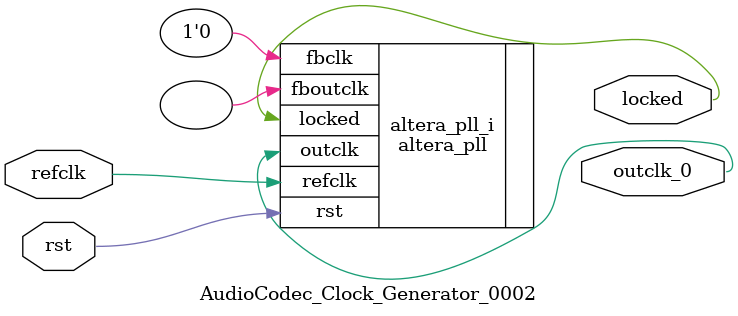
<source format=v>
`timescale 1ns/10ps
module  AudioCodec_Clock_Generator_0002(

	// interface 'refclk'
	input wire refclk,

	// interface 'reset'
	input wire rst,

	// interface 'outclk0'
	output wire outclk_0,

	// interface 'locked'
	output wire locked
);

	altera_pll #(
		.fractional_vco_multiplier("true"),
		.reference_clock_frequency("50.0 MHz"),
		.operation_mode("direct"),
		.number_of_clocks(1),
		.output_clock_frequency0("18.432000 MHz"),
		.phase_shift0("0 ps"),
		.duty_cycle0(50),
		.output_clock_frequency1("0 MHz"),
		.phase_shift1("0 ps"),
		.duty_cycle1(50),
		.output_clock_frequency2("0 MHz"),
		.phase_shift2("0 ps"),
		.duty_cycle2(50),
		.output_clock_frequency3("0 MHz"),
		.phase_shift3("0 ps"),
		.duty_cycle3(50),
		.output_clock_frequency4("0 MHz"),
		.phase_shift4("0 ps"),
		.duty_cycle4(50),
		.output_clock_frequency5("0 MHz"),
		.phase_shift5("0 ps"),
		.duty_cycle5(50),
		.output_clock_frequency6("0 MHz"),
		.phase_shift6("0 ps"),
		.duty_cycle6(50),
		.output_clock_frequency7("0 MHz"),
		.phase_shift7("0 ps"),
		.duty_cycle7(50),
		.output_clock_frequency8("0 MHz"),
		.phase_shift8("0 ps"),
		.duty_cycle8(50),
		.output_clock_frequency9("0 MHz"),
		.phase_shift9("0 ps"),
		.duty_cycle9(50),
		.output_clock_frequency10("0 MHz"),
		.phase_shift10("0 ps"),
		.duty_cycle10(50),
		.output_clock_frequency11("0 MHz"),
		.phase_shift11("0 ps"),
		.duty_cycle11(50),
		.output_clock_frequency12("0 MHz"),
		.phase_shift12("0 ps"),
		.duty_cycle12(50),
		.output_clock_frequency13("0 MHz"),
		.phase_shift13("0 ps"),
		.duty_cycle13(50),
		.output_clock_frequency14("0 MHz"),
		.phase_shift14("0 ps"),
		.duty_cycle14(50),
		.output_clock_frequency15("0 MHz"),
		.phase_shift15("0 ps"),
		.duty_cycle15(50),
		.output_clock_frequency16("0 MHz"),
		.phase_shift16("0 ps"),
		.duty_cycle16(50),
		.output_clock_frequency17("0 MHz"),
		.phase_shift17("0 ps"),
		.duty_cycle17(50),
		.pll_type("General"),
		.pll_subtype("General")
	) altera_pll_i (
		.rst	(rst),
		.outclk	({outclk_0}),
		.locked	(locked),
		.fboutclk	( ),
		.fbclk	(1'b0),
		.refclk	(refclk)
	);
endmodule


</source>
※ ※ ※
The problem » Return the whole listing word for word. Pictures stay out of it.

The completed task »
<source format=v>
`timescale 1ns/10ps
module  AudioCodec_Clock_Generator_0002(

	// interface 'refclk'
	input wire refclk,

	// interface 'reset'
	input wire rst,

	// interface 'outclk0'
	output wire outclk_0,

	// interface 'locked'
	output wire locked
);

	altera_pll #(
		.fractional_vco_multiplier("true"),
		.reference_clock_frequency("50.0 MHz"),
		.operation_mode("direct"),
		.number_of_clocks(1),
		.output_clock_frequency0("18.432000 MHz"),
		.phase_shift0("0 ps"),
		.duty_cycle0(50),
		.output_clock_frequency1("0 MHz"),
		.phase_shift1("0 ps"),
		.duty_cycle1(50),
		.output_clock_frequency2("0 MHz"),
		.phase_shift2("0 ps"),
		.duty_cycle2(50),
		.output_clock_frequency3("0 MHz"),
		.phase_shift3("0 ps"),
		.duty_cycle3(50),
		.output_clock_frequency4("0 MHz"),
		.phase_shift4("0 ps"),
		.duty_cycle4(50),
		.output_clock_frequency5("0 MHz"),
		.phase_shift5("0 ps"),
		.duty_cycle5(50),
		.output_clock_frequency6("0 MHz"),
		.phase_shift6("0 ps"),
		.duty_cycle6(50),
		.output_clock_frequency7("0 MHz"),
		.phase_shift7("0 ps"),
		.duty_cycle7(50),
		.output_clock_frequency8("0 MHz"),
		.phase_shift8("0 ps"),
		.duty_cycle8(50),
		.output_clock_frequency9("0 MHz"),
		.phase_shift9("0 ps"),
		.duty_cycle9(50),
		.output_clock_frequency10("0 MHz"),
		.phase_shift10("0 ps"),
		.duty_cycle10(50),
		.output_clock_frequency11("0 MHz"),
		.phase_shift11("0 ps"),
		.duty_cycle11(50),
		.output_clock_frequency12("0 MHz"),
		.phase_shift12("0 ps"),
		.duty_cycle12(50),
		.output_clock_frequency13("0 MHz"),
		.phase_shift13("0 ps"),
		.duty_cycle13(50),
		.output_clock_frequency14("0 MHz"),
		.phase_shift14("0 ps"),
		.duty_cycle14(50),
		.output_clock_frequency15("0 MHz"),
		.phase_shift15("0 ps"),
		.duty_cycle15(50),
		.output_clock_frequency16("0 MHz"),
		.phase_shift16("0 ps"),
		.duty_cycle16(50),
		.output_clock_frequency17("0 MHz"),
		.phase_shift17("0 ps"),
		.duty_cycle17(50),
		.pll_type("General"),
		.pll_subtype("General")
	) altera_pll_i (
		.rst	(rst),
		.outclk	({outclk_0}),
		.locked	(locked),
		.fboutclk	( ),
		.fbclk	(1'b0),
		.refclk	(refclk)
	);
endmodule


</source>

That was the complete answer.